Letran tells the story of a patient in her 80s who has been coming to the practice for the last 20 years.
“She never looks happy,” Letran says. “She barely ever smiles. The first time I met her I was so hoping she would leave.”
But she didn’t. She kept coming back, complaining from the time she made her appointment by phone all the way into the exam chair. Letran takes it all in stride.
“That’s what makes this career interesting and fulfilling,” she says. “Between the challenge of the work and the personality of the patient, I don’t think anyone can have a monotonous day in dentistry.”
Story continues on the next page.
HIGH PERFORMANCE
Letran is also a certified high performance coach. She defines high performance as a heightened and sustained level of clarity, energy and productivity. She was trained, she says, by one of the best personal development coaches around, Brendon Burchard.
“One of the reasons I want to be a high performance coach is because I lead my life basically as a high performer,” Letran explains. “I know very clearly what I want. I do the same things to get to my goal.
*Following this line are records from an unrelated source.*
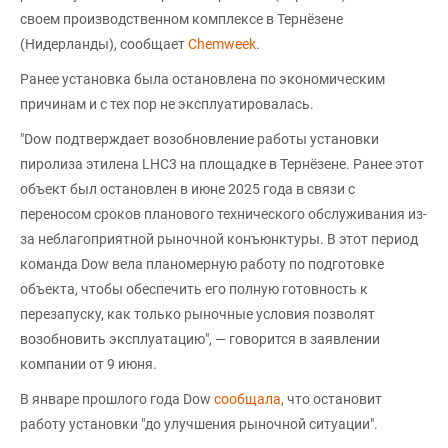
своем производственном комплексе в Тернёзене
(Нидерланды), сообщает
Chemweek
.
Ранее установка была остановлена по экономическим
причинам и с тех пор не эксплуатировалась.
"Dow подтверждает возобновление работы установки
пиролиза этилена LHC3 на площадке в Тернёзене. Ранее этот
объект был остановлен в июне 2025 года в связи с
переносом сроков планового технического обслуживания из-
за неблагоприятной рыночной конъюнктуры. В этот период
команда Dow вела планомерную работу по подготовке
объекта, чтобы обеспечить его полную готовность к
перезапуску, как только рыночные условия позволят
возобновить эксплуатацию", — говорится в заявлении
компании от 9 июня.
В январе прошлого года Dow
сообщала
, что остановит
работу установки "до улучшения рыночной ситуации".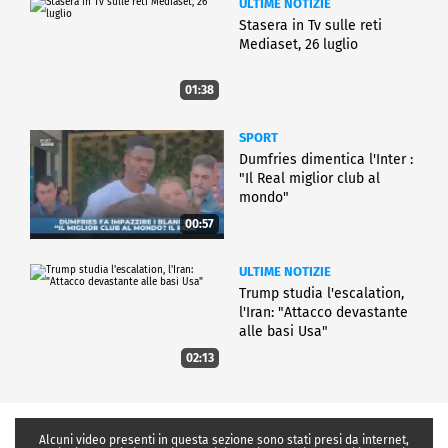
ULTIME NOTIZIE
Stasera in Tv sulle reti
Mediaset, 26 luglio
01:38
SPORT
Dumfries dimentica l'Inter :
"Il Real miglior club al
mondo"
00:57
ULTIME NOTIZIE
Trump studia l'escalation,
l'Iran: "Attacco devastante
alle basi Usa"
02:13
Alcuni video presenti in questa sezione sono stati presi da internet,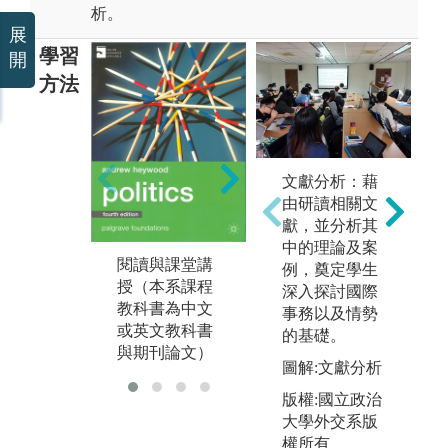
析。
展
學習
開
方法
課堂討論。
圖解:經濟學人
文獻分析：藉
網頁
由研讀相關文
獻，並分析其
版權:經濟學人
中的理論及案
網頁
閱讀與課堂講
例，奠定學生
教
授（本系課程
深入探討國際
進
教科書為中文
事務以及情勢
告
或英文教科書
的基礎。
與期刊論文）
圖解:文獻分析
版權:國立政治
大學外交系版
權所有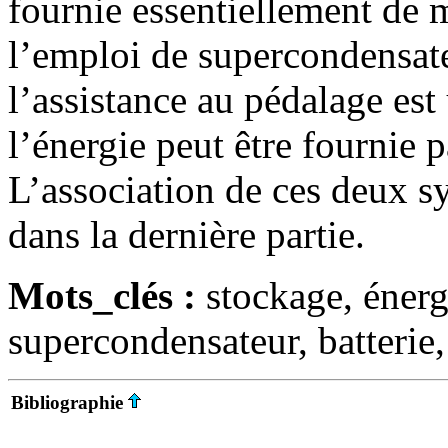
fournie essentiellement de ma
l’emploi de supercondensate
l’assistance au pédalage est
l’énergie peut être fournie 
L’association de ces deux s
dans la dernière partie.
Mots_clés :
stockage, énerg
supercondensateur, batterie,
Bibliographie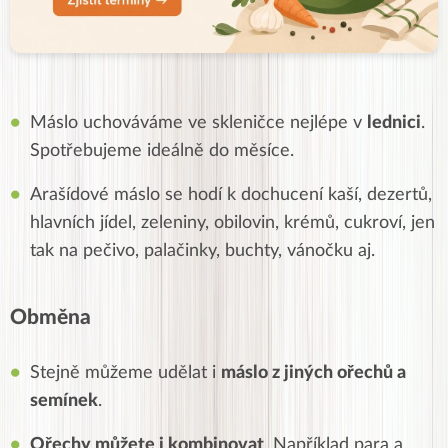
Máslo uchováváme ve skleničce nejlépe v
lednici
.
Spotřebujeme ideálně do měsíce.
Arašídové máslo se hodí k dochucení kaší, dezertů,
hlavních jídel, zeleniny, obilovin, krémů, cukroví, jen
tak na pečivo, palačinky, buchty, vánočku aj.
Obměna
Stejně můžeme udělat i
máslo z jiných ořechů a
semínek
.
Ořechy můžete i kombinovat
. Například para a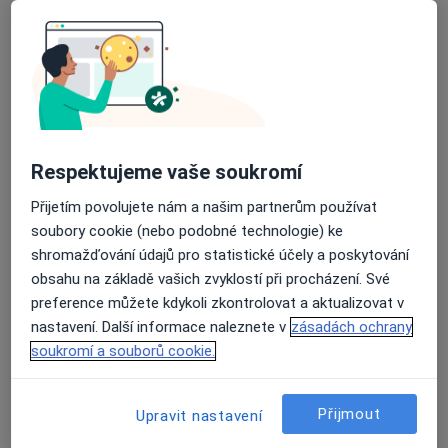
Poliklinika Chomutov
·
Více
Oční lékař, Chirurg, Dermatolog
14 názorů
Kochova 1185, Chomutov
•
Mapa
Poliklinika Chomutov
Tato klinika nemá specialisty s dostupnými termíny v online kalendáři
Respektujeme vaše soukromí
Zobrazit profil
Přijetím povolujete nám a našim partnerům používat
soubory cookie (nebo podobné technologie) ke
shromažďování údajů pro statistické účely a poskytování
obsahu na základě vašich zvyklostí při procházení. Své
preference můžete kdykoli zkontrolovat a aktualizovat v
nastavení. Další informace naleznete v
zásadách ochrany
soukromí a souborů cookie.
Oční ambulance Most s.r.o.
Přijmout
Upravit nastavení
Oční lékař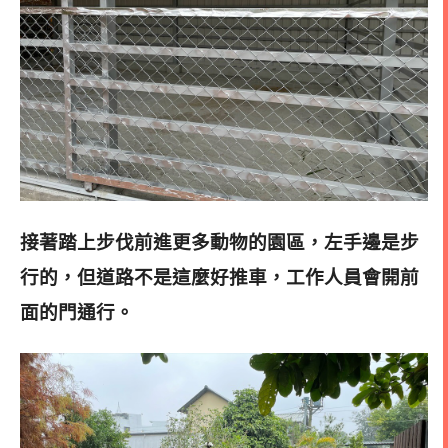
接著踏上步伐前進更多動物的園區，左手邊是步
行的，但道路不是這麼好推車，工作人員會開前
面的門通行。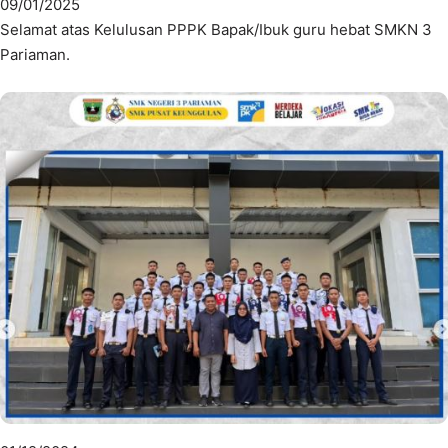
09/01/2025
Selamat atas Kelulusan PPPK Bapak/Ibuk guru hebat SMKN 3
Pariaman.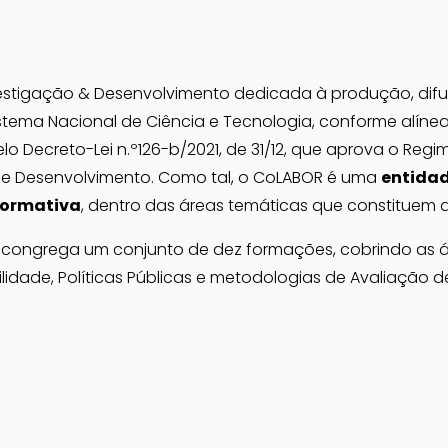
stigação & Desenvolvimento dedicada à produção, difus
ema Nacional de Ciência e Tecnologia, conforme alínea b)
pelo Decreto-Lei n.º126-b/2021, de 31/12, que aprova o Regim
 e Desenvolvimento. Como tal, o CoLABOR é uma 
entidad
formativa
, dentro das áreas temáticas que constituem a
congrega um conjunto de dez formações, cobrindo as áre
lidade, Políticas Públicas e metodologias de Avaliação d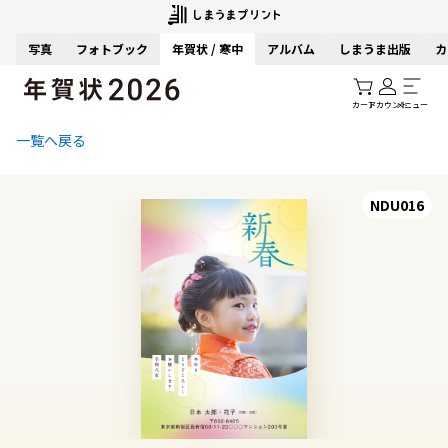
写真
フォトブック
年賀状 / 寒中
アルバム
しまうま出版
カ
カート
アカウント
メニュー
一覧へ戻る
NDU016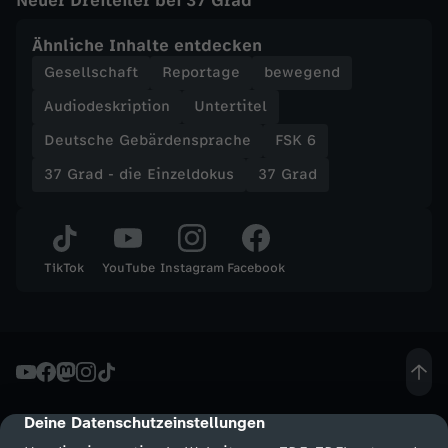
Neuer Dreiteiler bei 37 Grad
Ähnliche Inhalte entdecken
Gesellschaft
Reportage
bewegend
Audiodeskription
Untertitel
Deutsche Gebärdensprache
FSK 6
37 Grad - die Einzeldokus
37 Grad
TikTok
YouTube
Instagram
Facebook
Deine Datenschutzeinstellungen
cmp-dialog-description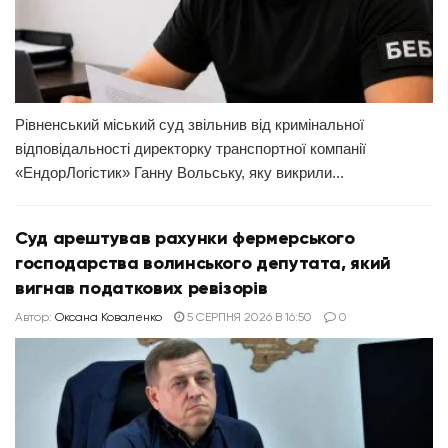
Рівненський міський суд звільнив від кримінальної
відповідальності директорку транспортної компанії
«ЕндорЛогістик» Ганну Вольську, яку викрили...
Суд арештував рахунки фермерського
господарства волинського депутата, який
вигнав податкових ревізорів
Автор:
Оксана Коваленко
5 СЕРПНЯ 2026 В 16:50
0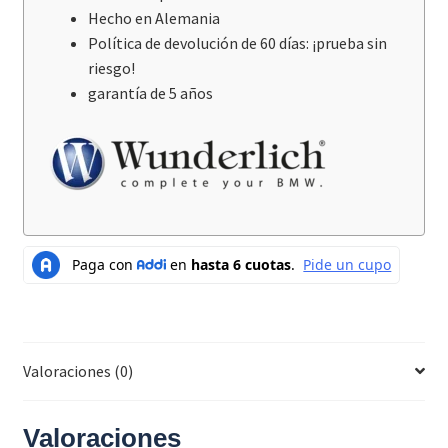
Hecho en Alemania
Política de devolución de 60 días: ¡prueba sin
riesgo!
garantía de 5 años
Valoraciones (0)
Valoraciones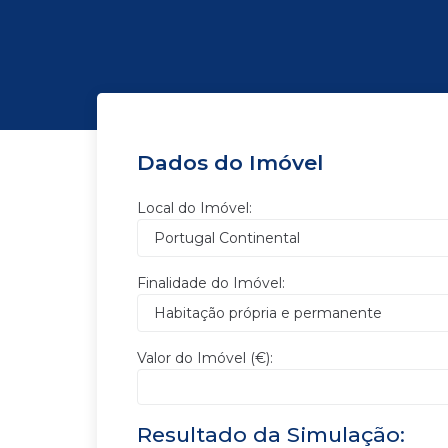
Dados do Imóvel
Local do Imóvel:
Finalidade do Imóvel:
Valor do Imóvel (€):
Resultado da Simulação:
I’m very energetic. I don’t take any supplements, and I don’t drink coffee. I show up every day with energy and joy, and kind of make everybody in my office do the same thing.”
But it doesn’t stop there. Letran attends conferences and seminars looking to help others learn the benefits of being a high performer. She takes business owners and entrepreneurs through the process of understanding where they are and what they should be doing. Then she gives them steps — changes they can make in their habits and business strategies to become high-performance leaders.
“You should be able to have kids and have a family, and still do your work, and still have time to do other things,” Letran says. “A lot of times I hear people say, ‘I don’t have time,’ you know? And ‘I’m too tired’ and it’s 3 o’clock in the afternoon. So, I want to help people be able to do what I do.”
PERSONAL TIME
When Letran does allow herself personal time, she often spends it reading. Her material of choice? Business, and personal-development books.
She also spends a lot of time with her children.
“They’re a little bit older now,” she says. “Two of them are in high school, and the oldest one is in college. And we love to travel.”
They also love to talk, and will often go out to eat and spend time sitting around and talking.
“We just love spending a lot of time with each other.”